▶ **ORDEM DE TRABALHO 1**
No excerto sobre a crise dos Estados africanos, que impérios são dados como exemplo da separação vivida pela Europa Central e Oriental?
▶ **ORDEM DE TRABALHO 2**
Prossiga o excerto sobre a crise dos Estados africanos pós-coloniais, começando logo depois da última frase apresentada.

▶ **EXCERTO DA PÁGINA**
Há que confessar que a leitura deste documento exige muita atenção, o leitor é forçado a reapreciações, a ter de parar e regressar ao ponto de partida. Davidson parte da profunda perturbação africana, da sua assustadora degradação ambiental (cidades anárquicas, florestas tropicais engolidas pela ganância exportadora, apodrecimento de infraestruturas…), da quase total indiferença na participação popular e pergunta: onde é que os libertadores erraram, qual a origem da crise das instituições? E remete-nos para os caminhos percorridos pela generalidade destes Estados que emergiram da partilha colonial. Lembra-nos que o que se apregoa como tribalismo não é mais, em grande número de casos, de que um clientelismo que cerca o alto dirigente político, a sua caução à corrupção dentro de redes pessoais e familiares, o suborno das forças militares e paramilitares para os manter como zelosas guardas pretorianas do regime.
Numa tentativa de encontrar analogia na vida difícil que leva os Estado-nação africano pós-colonial com outras situações, Davidson recorda que a Europa Central e Oriental viveu o mesmo tipo de ebulição quando nasceu a consciência de Estado-nação e começou a germinar o ideal da separação dos grandes impérios, como o austro-húngaro e o turco. Recorde igualmente que a história de África, no essencial, está circunscrita ao que os investigadores coloniais e pós-coloniais escreveram. Em momentos-chave do século XIX, chegaram escravos emancipados à costa ocidental africana e ocuparam a Libéria e a Serra Leoa. Muitos séculos atrás, os seus ancestrais teriam vindo do que são hoje o Gana, a Costa do Marfim e a Nigéria. O que é importante registar é que estes escravos livres montaram sociedades à luz do que conheciam da vida americana, instituíram um género de melodrama trágico agindo como uma pequena burguesia nacionalista, copiando os tiques, as instituições e até o estilo de vida que se praticava nas colónias britânicas e francesas.

▶ **Dados recolhidos**
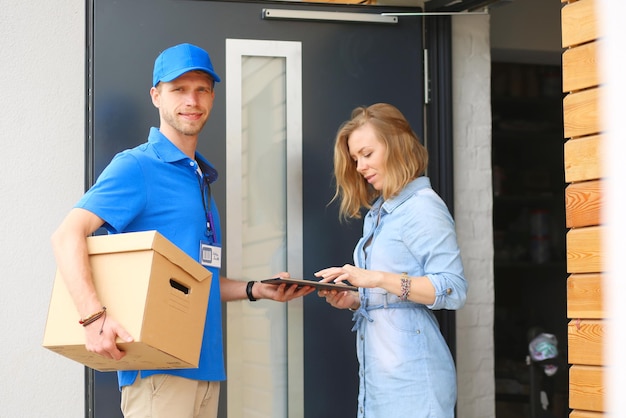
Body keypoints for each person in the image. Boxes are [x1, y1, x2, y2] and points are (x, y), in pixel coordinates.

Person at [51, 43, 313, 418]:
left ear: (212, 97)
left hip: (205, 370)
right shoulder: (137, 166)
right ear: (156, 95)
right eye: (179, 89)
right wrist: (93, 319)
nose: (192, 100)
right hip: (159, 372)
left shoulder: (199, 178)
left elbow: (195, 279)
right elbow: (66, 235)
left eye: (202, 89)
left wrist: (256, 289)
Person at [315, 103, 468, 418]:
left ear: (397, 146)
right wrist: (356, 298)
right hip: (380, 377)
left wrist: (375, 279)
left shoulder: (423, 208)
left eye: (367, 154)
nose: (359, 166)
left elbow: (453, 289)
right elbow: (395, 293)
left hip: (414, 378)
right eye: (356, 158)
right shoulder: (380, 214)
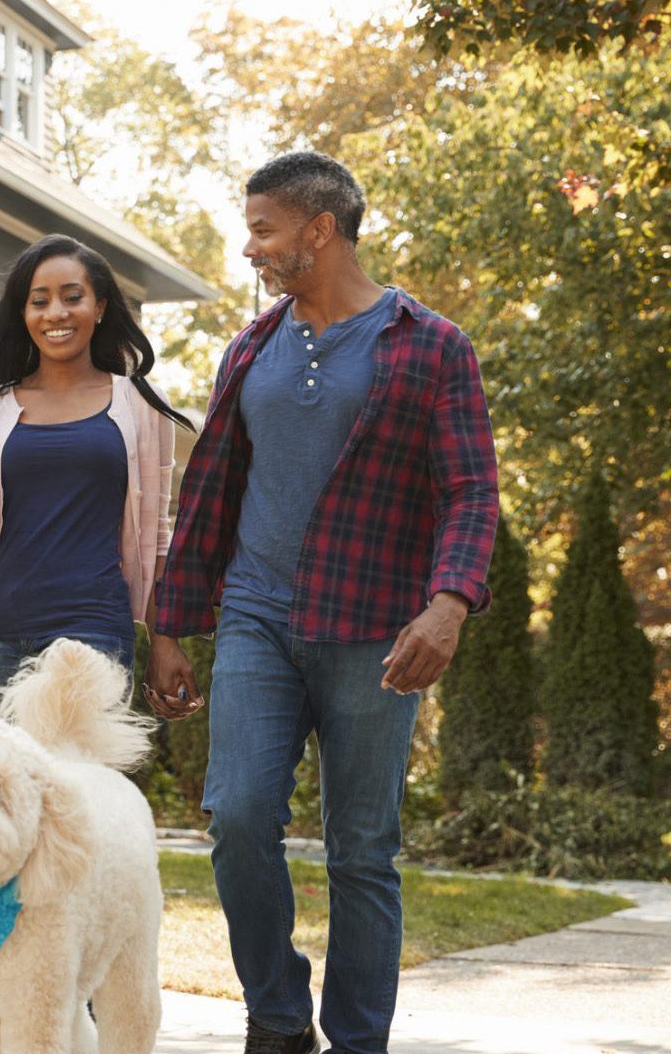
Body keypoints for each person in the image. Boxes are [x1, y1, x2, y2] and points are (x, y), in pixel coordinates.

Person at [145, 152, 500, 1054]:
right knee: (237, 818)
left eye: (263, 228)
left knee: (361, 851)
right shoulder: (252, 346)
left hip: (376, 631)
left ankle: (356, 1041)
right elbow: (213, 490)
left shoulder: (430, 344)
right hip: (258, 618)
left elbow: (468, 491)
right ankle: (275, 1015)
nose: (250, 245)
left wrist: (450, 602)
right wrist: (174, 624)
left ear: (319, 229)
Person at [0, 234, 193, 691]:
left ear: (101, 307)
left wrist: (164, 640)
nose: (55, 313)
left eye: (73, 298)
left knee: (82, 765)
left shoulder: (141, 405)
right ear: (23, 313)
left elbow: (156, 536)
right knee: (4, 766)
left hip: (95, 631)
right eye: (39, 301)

* * *

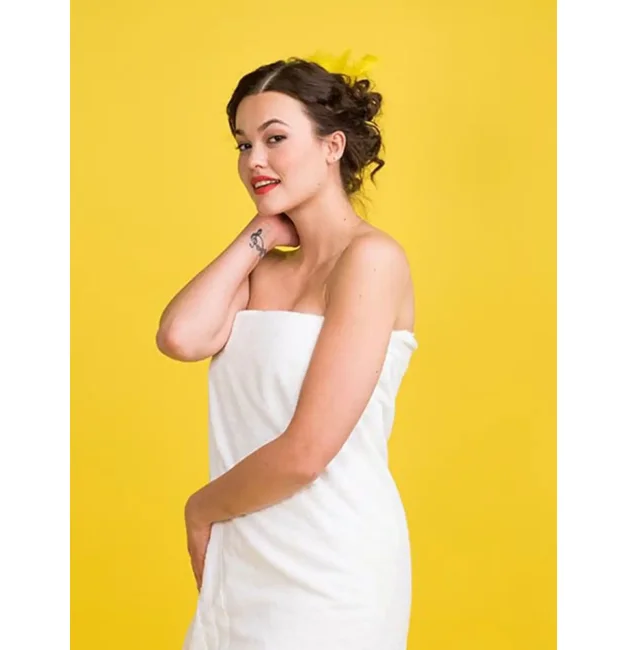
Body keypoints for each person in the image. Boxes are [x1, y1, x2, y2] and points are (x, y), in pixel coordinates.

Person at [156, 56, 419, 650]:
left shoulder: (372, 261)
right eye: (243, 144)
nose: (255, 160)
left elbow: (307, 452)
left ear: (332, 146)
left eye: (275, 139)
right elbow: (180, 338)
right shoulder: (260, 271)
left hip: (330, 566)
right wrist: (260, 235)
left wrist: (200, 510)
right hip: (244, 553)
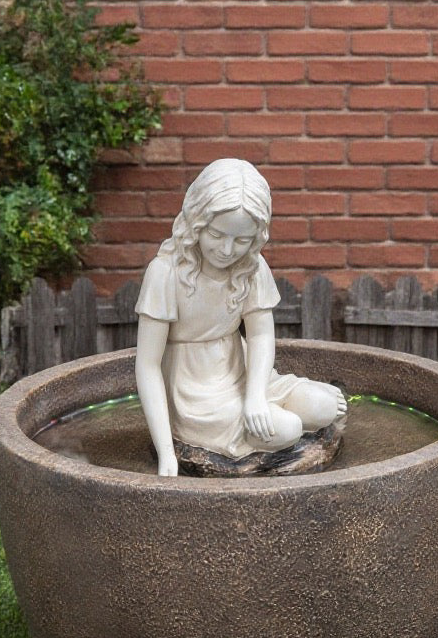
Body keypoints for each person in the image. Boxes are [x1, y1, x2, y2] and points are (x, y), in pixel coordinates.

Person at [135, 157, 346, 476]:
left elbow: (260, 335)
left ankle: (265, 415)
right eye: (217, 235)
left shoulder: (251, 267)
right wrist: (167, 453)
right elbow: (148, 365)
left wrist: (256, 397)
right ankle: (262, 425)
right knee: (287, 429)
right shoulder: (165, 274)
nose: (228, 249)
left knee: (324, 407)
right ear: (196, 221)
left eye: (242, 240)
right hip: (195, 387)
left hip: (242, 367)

--

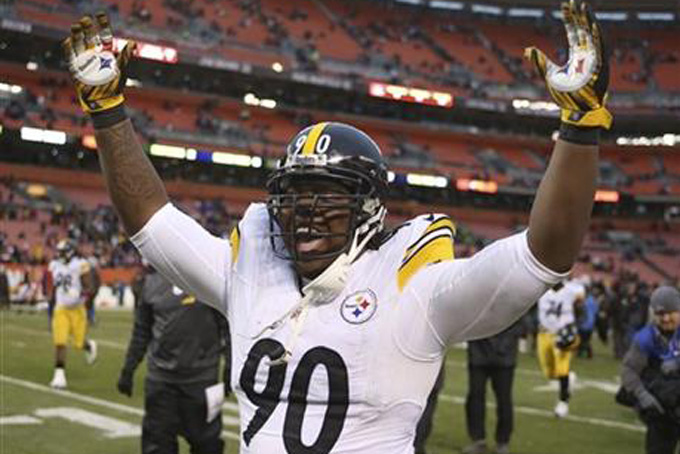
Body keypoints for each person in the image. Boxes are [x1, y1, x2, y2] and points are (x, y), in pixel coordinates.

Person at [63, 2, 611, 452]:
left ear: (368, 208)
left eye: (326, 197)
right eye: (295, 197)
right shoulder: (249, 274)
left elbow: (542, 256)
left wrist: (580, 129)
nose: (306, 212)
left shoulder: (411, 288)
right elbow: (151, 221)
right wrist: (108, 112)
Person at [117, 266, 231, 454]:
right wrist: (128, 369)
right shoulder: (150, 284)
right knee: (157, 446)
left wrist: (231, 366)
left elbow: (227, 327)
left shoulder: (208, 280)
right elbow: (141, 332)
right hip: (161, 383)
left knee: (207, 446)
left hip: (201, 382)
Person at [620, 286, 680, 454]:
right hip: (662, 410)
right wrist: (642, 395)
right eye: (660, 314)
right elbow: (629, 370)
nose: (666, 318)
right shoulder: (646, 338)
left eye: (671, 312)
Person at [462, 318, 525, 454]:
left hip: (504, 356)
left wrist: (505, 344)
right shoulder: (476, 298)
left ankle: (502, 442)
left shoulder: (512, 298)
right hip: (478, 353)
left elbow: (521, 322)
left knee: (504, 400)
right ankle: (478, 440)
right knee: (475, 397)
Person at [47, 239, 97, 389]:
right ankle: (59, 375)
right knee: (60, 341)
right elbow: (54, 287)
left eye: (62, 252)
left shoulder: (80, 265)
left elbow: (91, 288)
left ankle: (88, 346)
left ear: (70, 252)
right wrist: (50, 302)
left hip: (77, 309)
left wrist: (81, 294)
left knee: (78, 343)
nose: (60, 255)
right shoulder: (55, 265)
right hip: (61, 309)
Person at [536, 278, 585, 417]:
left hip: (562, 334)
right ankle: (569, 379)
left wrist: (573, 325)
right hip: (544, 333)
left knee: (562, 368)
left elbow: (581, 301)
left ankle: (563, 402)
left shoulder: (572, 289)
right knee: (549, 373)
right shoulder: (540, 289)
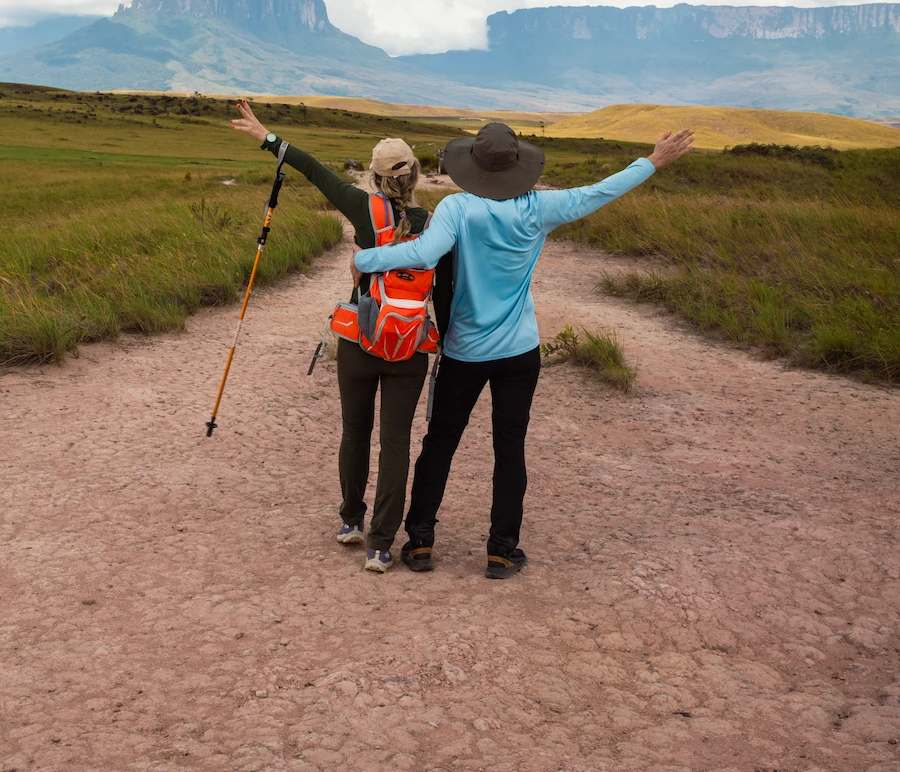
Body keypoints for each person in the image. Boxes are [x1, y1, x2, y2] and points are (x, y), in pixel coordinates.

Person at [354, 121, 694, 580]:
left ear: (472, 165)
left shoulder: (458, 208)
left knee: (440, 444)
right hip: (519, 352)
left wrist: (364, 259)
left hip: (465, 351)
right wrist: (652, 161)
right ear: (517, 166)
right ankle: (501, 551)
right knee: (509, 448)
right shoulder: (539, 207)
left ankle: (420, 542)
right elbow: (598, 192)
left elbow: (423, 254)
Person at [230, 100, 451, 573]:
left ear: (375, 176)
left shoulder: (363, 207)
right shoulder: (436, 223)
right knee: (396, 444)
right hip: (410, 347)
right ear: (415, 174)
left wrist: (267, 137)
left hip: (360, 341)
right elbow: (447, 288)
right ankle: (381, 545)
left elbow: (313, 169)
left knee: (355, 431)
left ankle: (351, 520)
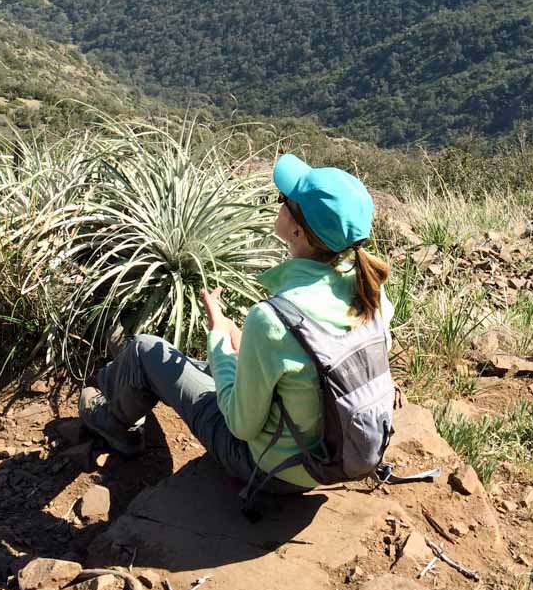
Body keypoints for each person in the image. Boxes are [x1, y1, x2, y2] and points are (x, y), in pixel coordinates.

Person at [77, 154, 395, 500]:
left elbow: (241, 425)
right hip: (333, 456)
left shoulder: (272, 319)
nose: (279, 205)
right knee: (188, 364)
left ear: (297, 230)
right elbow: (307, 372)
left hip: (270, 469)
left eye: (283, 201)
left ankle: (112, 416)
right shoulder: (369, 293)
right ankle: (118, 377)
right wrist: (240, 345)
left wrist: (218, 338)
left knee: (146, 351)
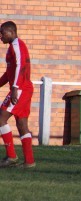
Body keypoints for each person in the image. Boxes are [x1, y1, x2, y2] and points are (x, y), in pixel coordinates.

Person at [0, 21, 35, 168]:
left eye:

▶ **RESPOSTA DO EXERCÍCIO 1**
O austro-húngaro e o turco.

▶ **RESPOSTA DO EXERCÍCIO 2**
Era tal a preocupação destas elites de homens instruídos e civilizados em criar Estados-nações segundo o modelo europeu que se desvincularam do passado da África negra. Estas elites tinham noção de que os europeus não queriam servir às ordens dos africanos e cientes dessa segregação apostaram numa imagem de civilização baseada num nacionalismo intransigente.
Este apontamento é indispensável para entender as promessas que os independentistas traziam para África na época da descolonização (portanto a partir de 1950), como prometiam criar participação popular e sociedades mais igualitárias e como, de um modo geral, falharam rotundamente.
Davidson procede ao estudo do Gana, analisa a sua história profunda e deixa claro que o desprezo que a nova classe política manifestou pelas instituições ancestrais cavou a sua própria ruína.
Ora a história do tribalismo pré-colonial era uma história de nacionalismo. Davidson esboça a história de África desde aproximadamente 6000 A.C. e evidencia as sociedades governadas de forma autónoma que foram amesquinhadas pelas potências coloniais e escreve: “Para a maioria dos viajantes e observadores ocasionais estrangeiros, África parecia viver numa situação malévola de caos. Após 1850, os viajantes e os observadores da África oriental começaram a entrar em terras assoladas por um comércio de escravos relativamente recente; e descobriram, desde a costa suaíli em direção a ocidente, até aos Grandes Lagos, ou desde a parte do Sudão em direção a sul, até Moçambique, provas terríveis da morte e da devastação causadas por este comércio de escravos. Os viajantes em outras partes de África, especialmente na África ocidental, não descobriram uma situação idêntica, mas encontraram sociedades que tinham sido devastadas muito antes pela mesma maldição da escravatura”.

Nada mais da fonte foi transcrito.